Yang Yufeng, Pandey Ashutosh, Wang DeLiang
Department of Computer Science and Engineering, The Ohio State University, USA.
Center for Cognitive and Brain Sciences, The Ohio State University, USA.
Interspeech. 2023 Aug;2023:4913-4917. doi: 10.21437/interspeech.2023-167.
It has been shown that the intelligibility of noisy speech can be improved by speech enhancement algorithms. However, speech enhancement has not been established as an effective frontend for robust automatic speech recognition (ASR) in noisy conditions compared to an ASR model trained on noisy speech directly. The divide between speech enhancement and ASR impedes the progress of robust ASR systems especially as speech enhancement has made big strides in recent years. In this work, we focus on eliminating this divide with an ARN (attentive recurrent network) based time-domain enhancement model. The proposed system fully decouples speech enhancement and an acoustic model trained only on clean speech. Results on the CHiME-2 corpus show that ARN enhanced speech translates to improved ASR results.

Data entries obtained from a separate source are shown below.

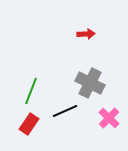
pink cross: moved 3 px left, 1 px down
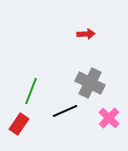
red rectangle: moved 10 px left
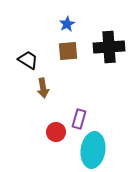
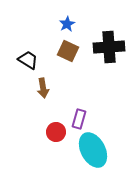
brown square: rotated 30 degrees clockwise
cyan ellipse: rotated 36 degrees counterclockwise
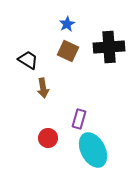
red circle: moved 8 px left, 6 px down
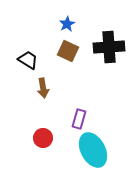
red circle: moved 5 px left
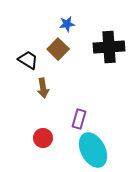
blue star: rotated 21 degrees clockwise
brown square: moved 10 px left, 2 px up; rotated 20 degrees clockwise
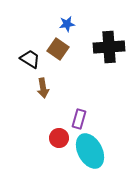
brown square: rotated 10 degrees counterclockwise
black trapezoid: moved 2 px right, 1 px up
red circle: moved 16 px right
cyan ellipse: moved 3 px left, 1 px down
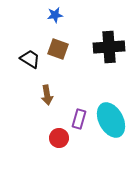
blue star: moved 12 px left, 9 px up
brown square: rotated 15 degrees counterclockwise
brown arrow: moved 4 px right, 7 px down
cyan ellipse: moved 21 px right, 31 px up
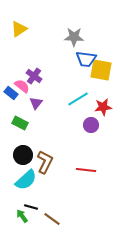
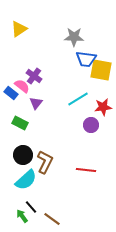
black line: rotated 32 degrees clockwise
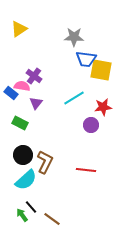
pink semicircle: rotated 28 degrees counterclockwise
cyan line: moved 4 px left, 1 px up
green arrow: moved 1 px up
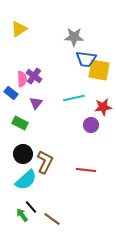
yellow square: moved 2 px left
pink semicircle: moved 7 px up; rotated 77 degrees clockwise
cyan line: rotated 20 degrees clockwise
black circle: moved 1 px up
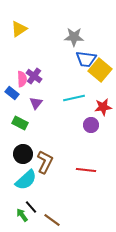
yellow square: moved 1 px right; rotated 30 degrees clockwise
blue rectangle: moved 1 px right
brown line: moved 1 px down
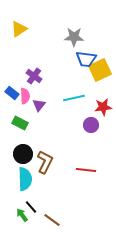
yellow square: rotated 25 degrees clockwise
pink semicircle: moved 3 px right, 17 px down
purple triangle: moved 3 px right, 2 px down
cyan semicircle: moved 1 px left, 1 px up; rotated 50 degrees counterclockwise
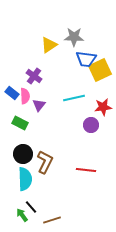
yellow triangle: moved 30 px right, 16 px down
brown line: rotated 54 degrees counterclockwise
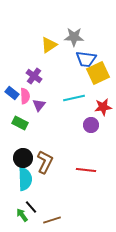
yellow square: moved 2 px left, 3 px down
black circle: moved 4 px down
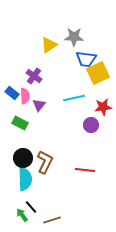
red line: moved 1 px left
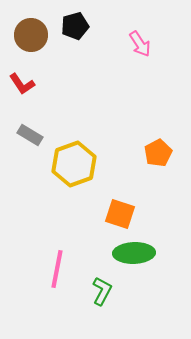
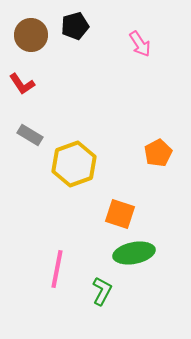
green ellipse: rotated 9 degrees counterclockwise
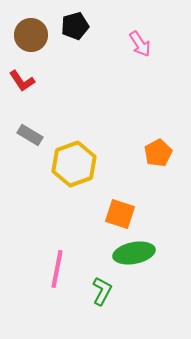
red L-shape: moved 3 px up
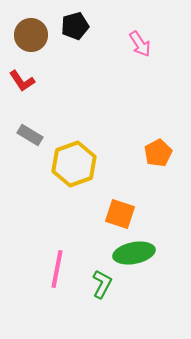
green L-shape: moved 7 px up
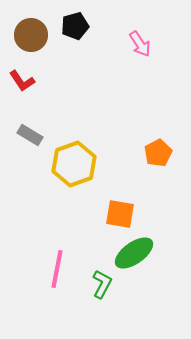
orange square: rotated 8 degrees counterclockwise
green ellipse: rotated 24 degrees counterclockwise
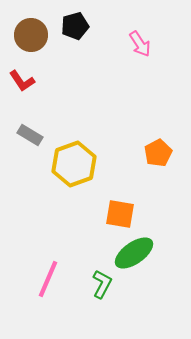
pink line: moved 9 px left, 10 px down; rotated 12 degrees clockwise
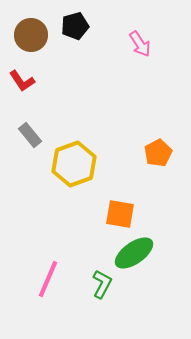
gray rectangle: rotated 20 degrees clockwise
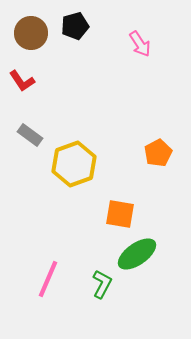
brown circle: moved 2 px up
gray rectangle: rotated 15 degrees counterclockwise
green ellipse: moved 3 px right, 1 px down
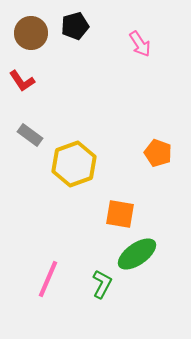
orange pentagon: rotated 24 degrees counterclockwise
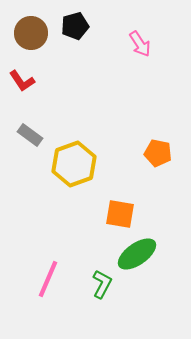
orange pentagon: rotated 8 degrees counterclockwise
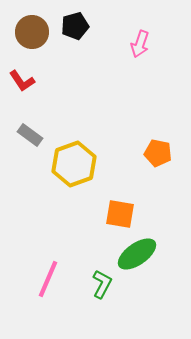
brown circle: moved 1 px right, 1 px up
pink arrow: rotated 52 degrees clockwise
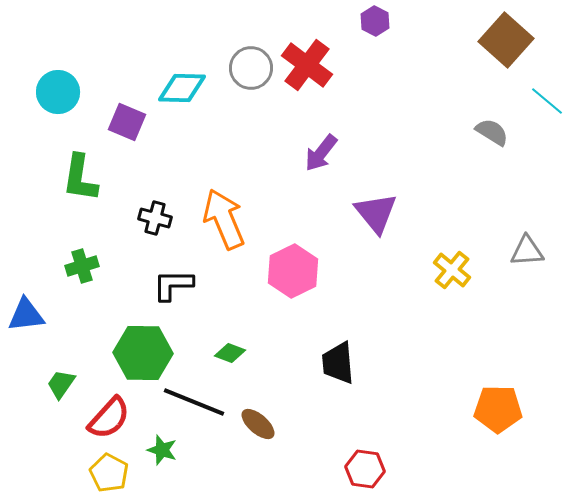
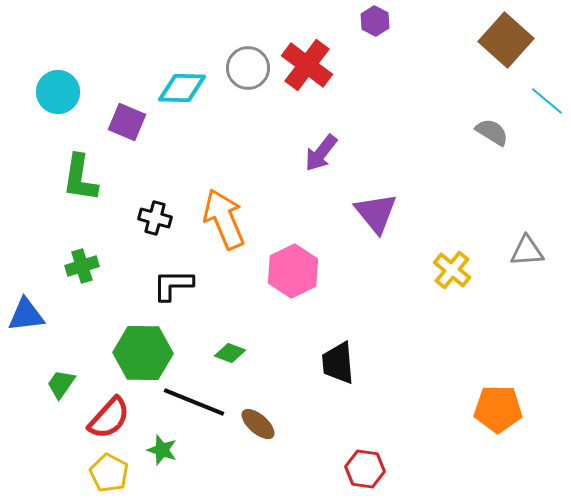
gray circle: moved 3 px left
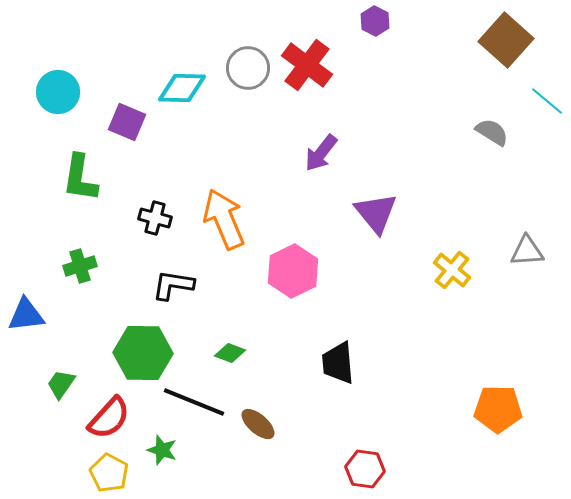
green cross: moved 2 px left
black L-shape: rotated 9 degrees clockwise
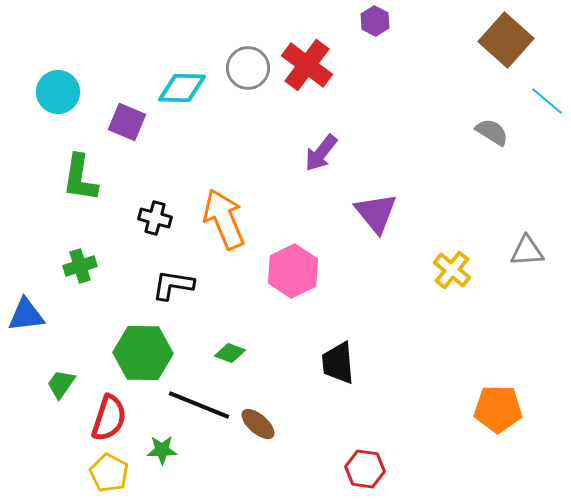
black line: moved 5 px right, 3 px down
red semicircle: rotated 24 degrees counterclockwise
green star: rotated 20 degrees counterclockwise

The proposed system achieves 6.28% average word error rate, outperforming the previous best by 19.3% relatively.
研究表明,语音增强算法可以提高噪声环境下语音的清晰度。然而,与直接在噪声语音上训练的自动语音识别(ASR)模型相比,语音增强尚未成为在噪声条件下实现鲁棒自动语音识别的有效前端。语音增强和ASR之间的脱节阻碍了鲁棒ASR系统的发展,特别是近年来语音增强已经取得了长足的进步。在这项工作中,我们专注于用基于注意力循环网络(ARN)的时域增强模型消除这种脱节。所提出的系统将语音增强与仅在干净语音上训练的声学模型完全解耦。在CHiME-2语料库上的结果表明,ARN增强的语音转化为了更好的ASR结果。所提出的系统实现了6.28%的平均字错误率,相对比之前的最佳结果提高了19.3%。